● Provided data:
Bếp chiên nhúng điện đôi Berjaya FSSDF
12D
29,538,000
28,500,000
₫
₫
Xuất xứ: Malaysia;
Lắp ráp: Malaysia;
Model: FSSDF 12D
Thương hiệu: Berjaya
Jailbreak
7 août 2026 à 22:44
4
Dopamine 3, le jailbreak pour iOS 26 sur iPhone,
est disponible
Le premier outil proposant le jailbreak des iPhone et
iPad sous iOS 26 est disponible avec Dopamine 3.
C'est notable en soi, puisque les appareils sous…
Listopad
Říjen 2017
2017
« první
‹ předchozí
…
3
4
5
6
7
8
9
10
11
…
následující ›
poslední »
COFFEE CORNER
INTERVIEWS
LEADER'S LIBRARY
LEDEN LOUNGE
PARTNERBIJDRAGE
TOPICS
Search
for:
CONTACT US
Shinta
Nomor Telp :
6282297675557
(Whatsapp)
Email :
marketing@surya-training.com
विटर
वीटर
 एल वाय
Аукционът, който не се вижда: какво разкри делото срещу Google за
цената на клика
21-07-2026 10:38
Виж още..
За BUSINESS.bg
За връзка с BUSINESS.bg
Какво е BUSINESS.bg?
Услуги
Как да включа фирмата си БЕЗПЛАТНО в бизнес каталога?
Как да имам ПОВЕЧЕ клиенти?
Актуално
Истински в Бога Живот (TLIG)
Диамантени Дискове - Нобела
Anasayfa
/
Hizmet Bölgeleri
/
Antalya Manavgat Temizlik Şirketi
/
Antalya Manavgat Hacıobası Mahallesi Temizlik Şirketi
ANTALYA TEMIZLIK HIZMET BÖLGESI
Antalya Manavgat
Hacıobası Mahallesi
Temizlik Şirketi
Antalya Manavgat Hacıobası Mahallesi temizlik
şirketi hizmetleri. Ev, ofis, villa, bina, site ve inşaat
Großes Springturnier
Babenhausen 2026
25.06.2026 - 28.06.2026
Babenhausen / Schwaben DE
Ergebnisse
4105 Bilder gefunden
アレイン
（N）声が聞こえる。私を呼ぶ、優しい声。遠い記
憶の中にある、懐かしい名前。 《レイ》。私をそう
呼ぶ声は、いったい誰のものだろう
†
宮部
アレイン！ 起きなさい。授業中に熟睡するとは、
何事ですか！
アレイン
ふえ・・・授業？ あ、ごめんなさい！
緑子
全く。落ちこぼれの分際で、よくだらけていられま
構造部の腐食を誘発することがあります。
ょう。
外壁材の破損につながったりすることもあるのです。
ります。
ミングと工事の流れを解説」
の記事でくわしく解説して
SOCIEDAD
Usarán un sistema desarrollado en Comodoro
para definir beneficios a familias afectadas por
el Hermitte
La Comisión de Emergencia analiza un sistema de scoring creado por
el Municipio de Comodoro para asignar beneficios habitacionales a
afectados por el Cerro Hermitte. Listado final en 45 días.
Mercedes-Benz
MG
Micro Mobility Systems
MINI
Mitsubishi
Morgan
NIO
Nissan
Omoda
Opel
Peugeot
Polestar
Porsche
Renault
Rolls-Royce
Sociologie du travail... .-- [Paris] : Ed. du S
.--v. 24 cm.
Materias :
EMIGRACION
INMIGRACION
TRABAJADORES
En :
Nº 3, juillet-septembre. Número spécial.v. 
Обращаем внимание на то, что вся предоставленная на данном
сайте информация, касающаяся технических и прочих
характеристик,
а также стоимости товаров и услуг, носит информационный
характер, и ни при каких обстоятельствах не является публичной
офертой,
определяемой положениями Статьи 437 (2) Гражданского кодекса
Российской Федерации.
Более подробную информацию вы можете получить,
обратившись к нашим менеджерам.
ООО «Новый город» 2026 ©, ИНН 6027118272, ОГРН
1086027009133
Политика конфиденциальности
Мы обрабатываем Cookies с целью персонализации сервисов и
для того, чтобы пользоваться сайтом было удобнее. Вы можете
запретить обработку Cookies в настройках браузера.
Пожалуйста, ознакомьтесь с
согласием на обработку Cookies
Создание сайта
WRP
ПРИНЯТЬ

● What you are asked to do: Using the data above, repeat every line exactly.

● Task result:
Bếp chiên nhúng điện đôi Berjaya FSSDF
12D
29,538,000
28,500,000
₫
₫
Xuất xứ: Malaysia;
Lắp ráp: Malaysia;
Model: FSSDF 12D
Thương hiệu: Berjaya
Jailbreak
7 août 2026 à 22:44
4
Dopamine 3, le jailbreak pour iOS 26 sur iPhone,
est disponible
Le premier outil proposant le jailbreak des iPhone et
iPad sous iOS 26 est disponible avec Dopamine 3.
C'est notable en soi, puisque les appareils sous…
Listopad
Říjen 2017
2017
« první
‹ předchozí
…
3
4
5
6
7
8
9
10
11
…
následující ›
poslední »
COFFEE CORNER
INTERVIEWS
LEADER'S LIBRARY
LEDEN LOUNGE
PARTNERBIJDRAGE
TOPICS
Search
for:
CONTACT US
Shinta
Nomor Telp :
6282297675557
(Whatsapp)
Email :
marketing@surya-training.com
विटर
वीटर
 एल वाय
Аукционът, който не се вижда: какво разкри делото срещу Google за
цената на клика
21-07-2026 10:38
Виж още..
За BUSINESS.bg
За връзка с BUSINESS.bg
Какво е BUSINESS.bg?
Услуги
Как да включа фирмата си БЕЗПЛАТНО в бизнес каталога?
Как да имам ПОВЕЧЕ клиенти?
Актуално
Истински в Бога Живот (TLIG)
Диамантени Дискове - Нобела
Anasayfa
/
Hizmet Bölgeleri
/
Antalya Manavgat Temizlik Şirketi
/
Antalya Manavgat Hacıobası Mahallesi Temizlik Şirketi
ANTALYA TEMIZLIK HIZMET BÖLGESI
Antalya Manavgat
Hacıobası Mahallesi
Temizlik Şirketi
Antalya Manavgat Hacıobası Mahallesi temizlik
şirketi hizmetleri. Ev, ofis, villa, bina, site ve inşaat
Großes Springturnier
Babenhausen 2026
25.06.2026 - 28.06.2026
Babenhausen / Schwaben DE
Ergebnisse
4105 Bilder gefunden
アレイン
（N）声が聞こえる。私を呼ぶ、優しい声。遠い記
憶の中にある、懐かしい名前。 《レイ》。私をそう
呼ぶ声は、いったい誰のものだろう
†
宮部
アレイン！ 起きなさい。授業中に熟睡するとは、
何事ですか！
アレイン
ふえ・・・授業？ あ、ごめんなさい！
緑子
全く。落ちこぼれの分際で、よくだらけていられま
構造部の腐食を誘発することがあります。
ょう。
外壁材の破損につながったりすることもあるのです。
ります。
ミングと工事の流れを解説」
の記事でくわしく解説して
SOCIEDAD
Usarán un sistema desarrollado en Comodoro
para definir beneficios a familias afectadas por
el Hermitte
La Comisión de Emergencia analiza un sistema de scoring creado por
el Municipio de Comodoro para asignar beneficios habitacionales a
afectados por el Cerro Hermitte. Listado final en 45 días.
Mercedes-Benz
MG
Micro Mobility Systems
MINI
Mitsubishi
Morgan
NIO
Nissan
Omoda
Opel
Peugeot
Polestar
Porsche
Renault
Rolls-Royce
Sociologie du travail... .-- [Paris] : Ed. du S
.--v. 24 cm.
Materias :
EMIGRACION
INMIGRACION
TRABAJADORES
En :
Nº 3, juillet-septembre. Número spécial.v. 
Обращаем внимание на то, что вся предоставленная на данном
сайте информация, касающаяся технических и прочих
характеристик,
а также стоимости товаров и услуг, носит информационный
характер, и ни при каких обстоятельствах не является публичной
офертой,
определяемой положениями Статьи 437 (2) Гражданского кодекса
Российской Федерации.
Более подробную информацию вы можете получить,
обратившись к нашим менеджерам.
ООО «Новый город» 2026 ©, ИНН 6027118272, ОГРН
1086027009133
Политика конфиденциальности
Мы обрабатываем Cookies с целью персонализации сервисов и
для того, чтобы пользоваться сайтом было удобнее. Вы можете
запретить обработку Cookies в настройках браузера.
Пожалуйста, ознакомьтесь с
согласием на обработку Cookies
Создание сайта
WRP
ПРИНЯТЬ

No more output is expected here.